WHAT YOU SHOULD DO: Update the lines between the one holding "## Why Are Risk Assessments Done?" and the one holding "Imagine you run", inclusive, so that "reality check" becomes "sanity check" and nothing else changes.

SUPPLIED MATERIAL:
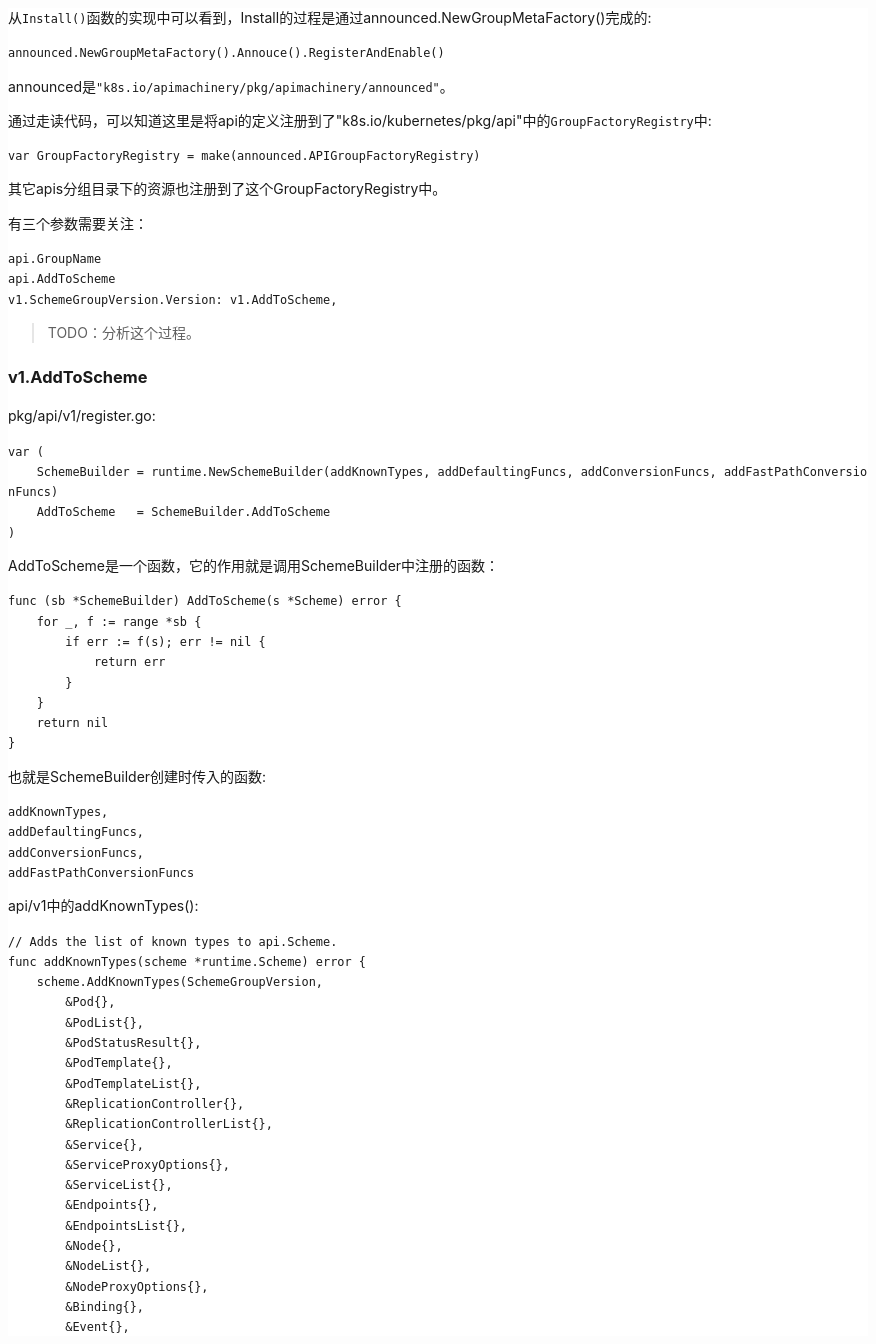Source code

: 从`Install()`函数的实现中可以看到，Install的过程是通过announced.NewGroupMetaFactory()完成的:

	announced.NewGroupMetaFactory().Annouce().RegisterAndEnable()

announced是`"k8s.io/apimachinery/pkg/apimachinery/announced"`。

通过走读代码，可以知道这里是将api的定义注册到了"k8s.io/kubernetes/pkg/api"中的`GroupFactoryRegistry`中:

	var GroupFactoryRegistry = make(announced.APIGroupFactoryRegistry)

其它apis分组目录下的资源也注册到了这个GroupFactoryRegistry中。

有三个参数需要关注：

	api.GroupName
	api.AddToScheme
	v1.SchemeGroupVersion.Version: v1.AddToScheme,

>TODO：分析这个过程。

### v1.AddToScheme

pkg/api/v1/register.go:

	var (
	    SchemeBuilder = runtime.NewSchemeBuilder(addKnownTypes, addDefaultingFuncs, addConversionFuncs, addFastPathConversionFuncs)
	    AddToScheme   = SchemeBuilder.AddToScheme
	)

AddToScheme是一个函数，它的作用就是调用SchemeBuilder中注册的函数：

	func (sb *SchemeBuilder) AddToScheme(s *Scheme) error {
	    for _, f := range *sb {
	        if err := f(s); err != nil {
	            return err
	        }
	    }
	    return nil
	}

也就是SchemeBuilder创建时传入的函数:

	addKnownTypes, 
	addDefaultingFuncs, 
	addConversionFuncs, 
	addFastPathConversionFuncs

api/v1中的addKnownTypes():

	// Adds the list of known types to api.Scheme.
	func addKnownTypes(scheme *runtime.Scheme) error {
	    scheme.AddKnownTypes(SchemeGroupVersion,
	        &Pod{},
	        &PodList{},
	        &PodStatusResult{},
	        &PodTemplate{},
	        &PodTemplateList{},
	        &ReplicationController{},
	        &ReplicationControllerList{},
	        &Service{},
	        &ServiceProxyOptions{},
	        &ServiceList{},
	        &Endpoints{},
	        &EndpointsList{},
	        &Node{},
	        &NodeList{},
	        &NodeProxyOptions{},
	        &Binding{},
	        &Event{},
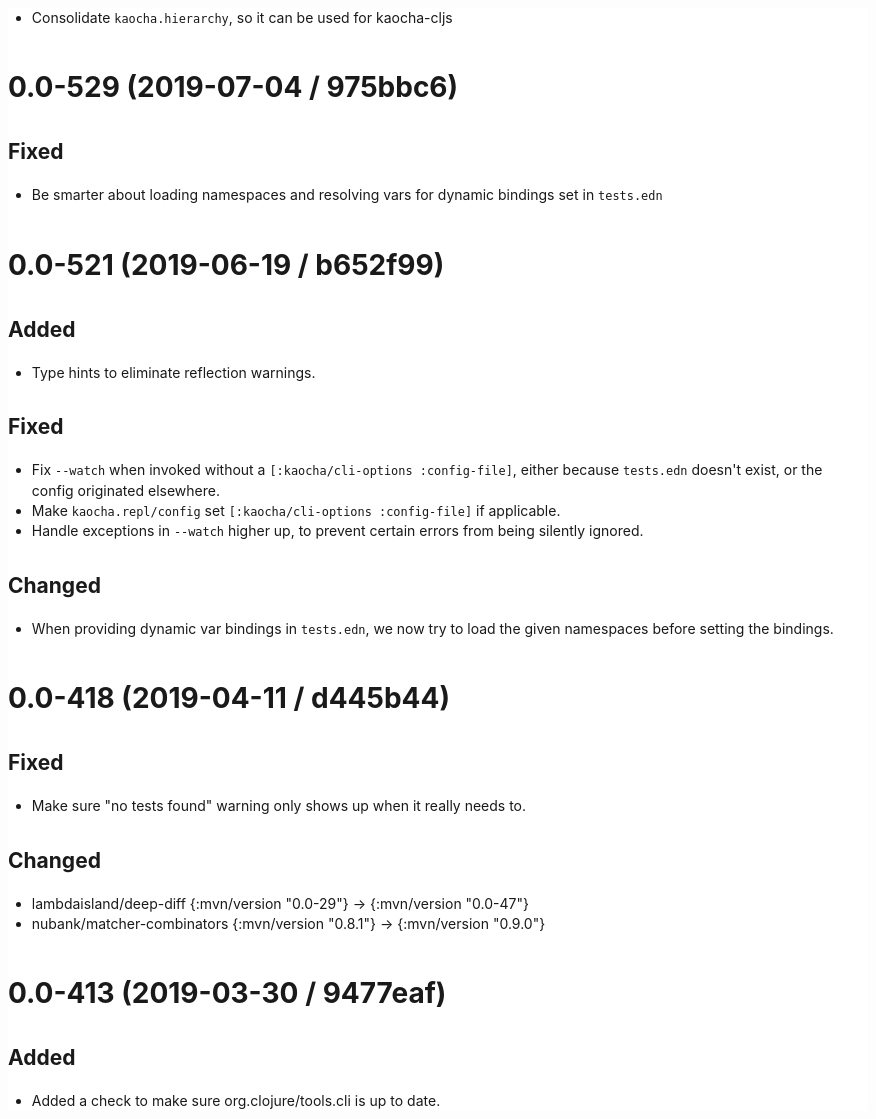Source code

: - Consolidate `kaocha.hierarchy`, so it can be used for kaocha-cljs

# 0.0-529 (2019-07-04 / 975bbc6)

## Fixed

- Be smarter about loading namespaces and resolving vars for dynamic bindings
  set in `tests.edn`

# 0.0-521 (2019-06-19 / b652f99)

## Added

- Type hints to eliminate reflection warnings.

## Fixed

- Fix `--watch` when invoked without a `[:kaocha/cli-options :config-file]`,
  either because `tests.edn` doesn't exist, or the config originated elsewhere.
- Make `kaocha.repl/config` set `[:kaocha/cli-options :config-file]` if
  applicable.
- Handle exceptions in `--watch` higher up, to prevent certain errors from being
  silently ignored.

## Changed

- When providing dynamic var bindings in `tests.edn`, we now try to load the
  given namespaces before setting the bindings.

# 0.0-418 (2019-04-11 / d445b44)

## Fixed

- Make sure "no tests found" warning only shows up when it really needs to.

## Changed

- lambdaisland/deep-diff {:mvn/version "0.0-29"} -> {:mvn/version "0.0-47"}
- nubank/matcher-combinators {:mvn/version "0.8.1"} -> {:mvn/version "0.9.0"}

# 0.0-413 (2019-03-30 / 9477eaf)

## Added

- Added a check to make sure org.clojure/tools.cli is up to date.
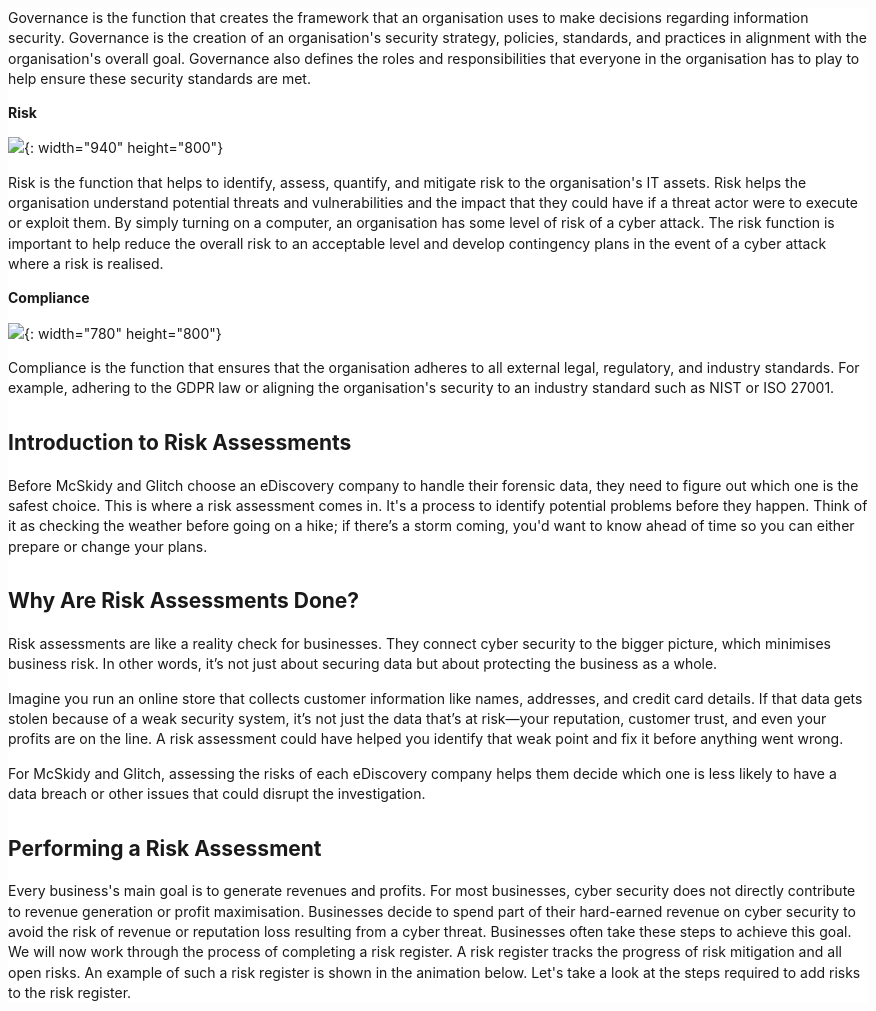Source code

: Governance is the function that creates the framework that an organisation uses to make decisions regarding information security. Governance is the creation of an organisation's security strategy, policies, standards, and practices in alignment with the organisation's overall goal. Governance also defines the roles and responsibilities that everyone in the organisation has to play to help ensure these security standards are met.

**Risk**

![](risk.png){: width="940" height="800"}

Risk is the function that helps to identify, assess, quantify, and mitigate risk to the organisation's IT assets. Risk helps the organisation understand potential threats and vulnerabilities and the impact that they could have if a threat actor were to execute or exploit them. By simply turning on a computer, an organisation has some level of risk of a cyber attack. The risk function is important to help reduce the overall risk to an acceptable level and develop contingency plans in the event of a cyber attack where a risk is realised.

**Compliance**

![](compliance.png){: width="780" height="800"}

Compliance is the function that ensures that the organisation adheres to all external legal, regulatory, and industry standards. For example, adhering to the GDPR law or aligning the organisation's security to an industry standard such as NIST or ISO 27001.

## Introduction to Risk Assessments

Before McSkidy and Glitch choose an eDiscovery company to handle their forensic data, they need to figure out which one is the safest choice. This is where a risk assessment comes in. It's a process to identify potential problems before they happen. Think of it as checking the weather before going on a hike; if there’s a storm coming, you'd want to know ahead of time so you can either prepare or change your plans.

## Why Are Risk Assessments Done?

Risk assessments are like a reality check for businesses. They connect cyber security to the bigger picture, which minimises business risk. In other words, it’s not just about securing data but about protecting the business as a whole.

Imagine you run an online store that collects customer information like names, addresses, and credit card details. If that data gets stolen because of a weak security system, it’s not just the data that’s at risk—your reputation, customer trust, and even your profits are on the line. A risk assessment could have helped you identify that weak point and fix it before anything went wrong.

For McSkidy and Glitch, assessing the risks of each eDiscovery company helps them decide which one is less likely to have a data breach or other issues that could disrupt the investigation.

## Performing a Risk Assessment

Every business's main goal is to generate revenues and profits. For most businesses, cyber security does not directly contribute to revenue generation or profit maximisation. Businesses decide to spend part of their hard-earned revenue on cyber security to avoid the risk of revenue or reputation loss resulting from a cyber threat. Businesses often take these steps to achieve this goal. We will now work through the process of completing a risk register. A risk register tracks the progress of risk mitigation and all open risks. An example of such a risk register is shown in the animation below. Let's take a look at the steps required to add risks to the risk register.
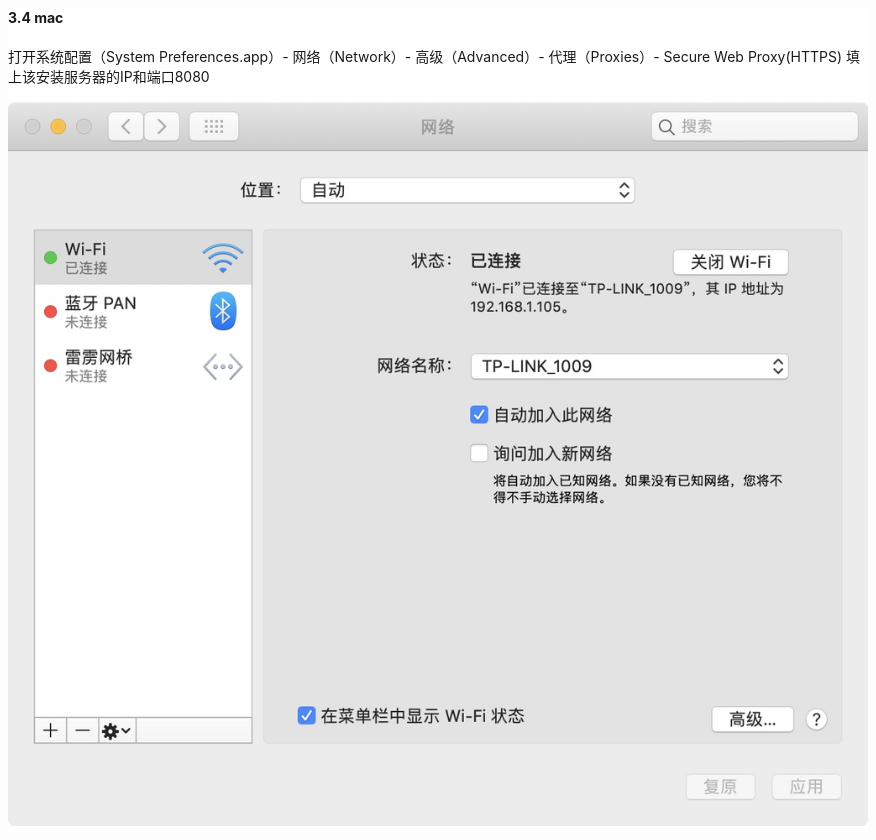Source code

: #### 3.4 mac

打开系统配置（System Preferences.app）- 网络（Network）- 高级（Advanced）- 代理（Proxies）- Secure Web Proxy(HTTPS)
填上该安装服务器的IP和端口8080

![-w668](media/15584581938431.jpg)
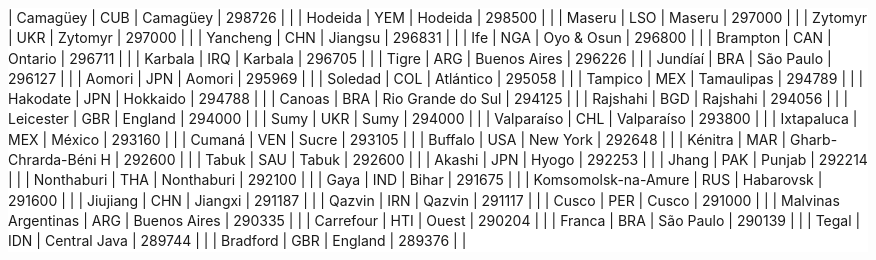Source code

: | Camagüey | CUB | Camagüey | 298726 |  |
| Hodeida | YEM | Hodeida | 298500 |  |
| Maseru | LSO | Maseru | 297000 |  |
| Zytomyr | UKR | Zytomyr | 297000 |  |
| Yancheng | CHN | Jiangsu | 296831 |  |
| Ife | NGA | Oyo & Osun | 296800 |  |
| Brampton | CAN | Ontario | 296711 |  |
| Karbala | IRQ | Karbala | 296705 |  |
| Tigre | ARG | Buenos Aires | 296226 |  |
| Jundíaí | BRA | São Paulo | 296127 |  |
| Aomori | JPN | Aomori | 295969 |  |
| Soledad | COL | Atlántico | 295058 |  |
| Tampico | MEX | Tamaulipas | 294789 |  |
| Hakodate | JPN | Hokkaido | 294788 |  |
| Canoas | BRA | Rio Grande do Sul | 294125 |  |
| Rajshahi | BGD | Rajshahi | 294056 |  |
| Leicester | GBR | England | 294000 |  |
| Sumy | UKR | Sumy | 294000 |  |
| Valparaíso | CHL | Valparaíso | 293800 |  |
| Ixtapaluca | MEX | México | 293160 |  |
| Cumaná | VEN | Sucre | 293105 |  |
| Buffalo | USA | New York | 292648 |  |
| Kénitra | MAR | Gharb-Chrarda-Béni H | 292600 |  |
| Tabuk | SAU | Tabuk | 292600 |  |
| Akashi | JPN | Hyogo | 292253 |  |
| Jhang | PAK | Punjab | 292214 |  |
| Nonthaburi | THA | Nonthaburi | 292100 |  |
| Gaya | IND | Bihar | 291675 |  |
| Komsomolsk-na-Amure | RUS | Habarovsk | 291600 |  |
| Jiujiang | CHN | Jiangxi | 291187 |  |
| Qazvin | IRN | Qazvin | 291117 |  |
| Cusco | PER | Cusco | 291000 |  |
| Malvinas Argentinas | ARG | Buenos Aires | 290335 |  |
| Carrefour | HTI | Ouest | 290204 |  |
| Franca | BRA | São Paulo | 290139 |  |
| Tegal | IDN | Central Java | 289744 |  |
| Bradford | GBR | England | 289376 |  |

ANSWER SECTION:
## Why Are Risk Assessments Done?

Risk assessments are like a sanity check for businesses. They connect cyber security to the bigger picture, which minimises business risk. In other words, it’s not just about securing data but about protecting the business as a whole.

Imagine you run an online store that collects customer information like names, addresses, and credit card details. If that data gets stolen because of a weak security system, it’s not just the data that’s at risk—your reputation, customer trust, and even your profits are on the line. A risk assessment could have helped you identify that weak point and fix it before anything went wrong.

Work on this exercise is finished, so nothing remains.